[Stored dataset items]

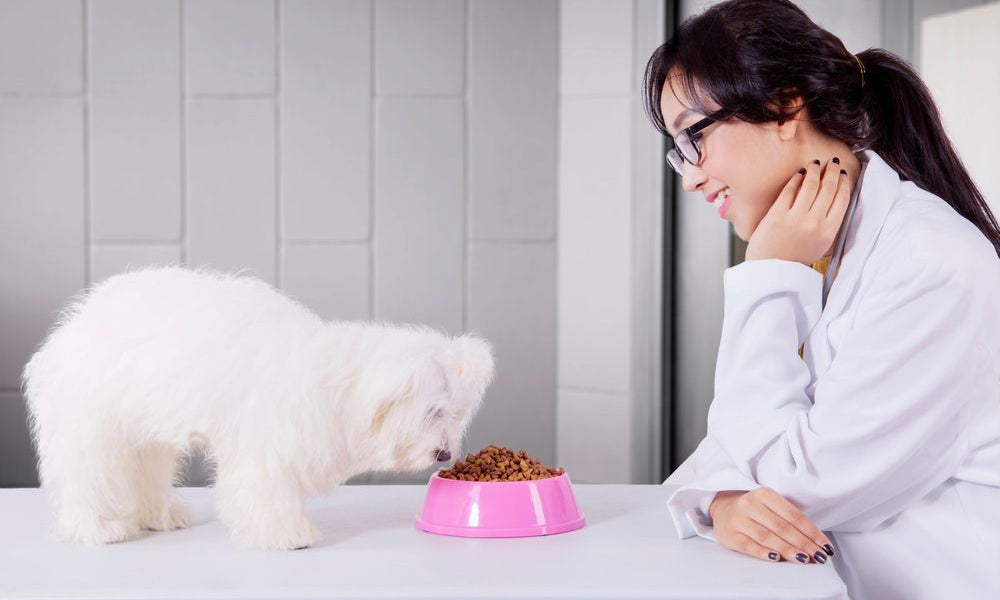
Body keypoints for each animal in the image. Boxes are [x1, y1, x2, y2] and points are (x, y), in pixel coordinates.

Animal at [21, 266, 494, 548]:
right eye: (432, 411)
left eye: (454, 415)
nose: (445, 454)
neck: (330, 383)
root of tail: (71, 327)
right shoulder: (267, 446)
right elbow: (265, 492)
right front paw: (288, 536)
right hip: (95, 426)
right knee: (90, 476)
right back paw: (98, 528)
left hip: (145, 431)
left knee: (147, 471)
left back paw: (160, 516)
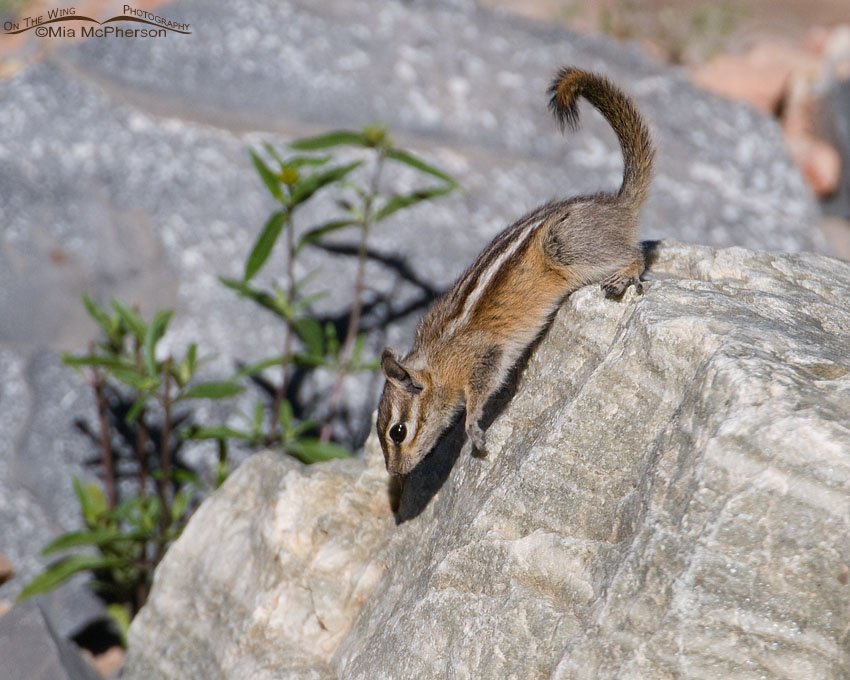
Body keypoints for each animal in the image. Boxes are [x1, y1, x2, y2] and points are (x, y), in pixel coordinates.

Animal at [376, 67, 655, 476]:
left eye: (397, 431)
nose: (395, 473)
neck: (437, 360)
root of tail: (618, 206)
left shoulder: (483, 356)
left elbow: (479, 391)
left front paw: (472, 426)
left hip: (563, 245)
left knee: (635, 252)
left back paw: (626, 274)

What the task requires: For this task, write out exactly the lines of the entries above, starting at the line with "right shoulder: (267, 446)" and ending at the line with "left back paw: (160, 516)", both included, and no others.

Solution for this exercise:
right shoulder: (267, 446)
right elbow: (265, 492)
right front paw: (288, 536)
right hip: (95, 426)
right knee: (90, 476)
right back paw: (98, 528)
left hip: (145, 431)
left knee: (147, 471)
left back paw: (160, 516)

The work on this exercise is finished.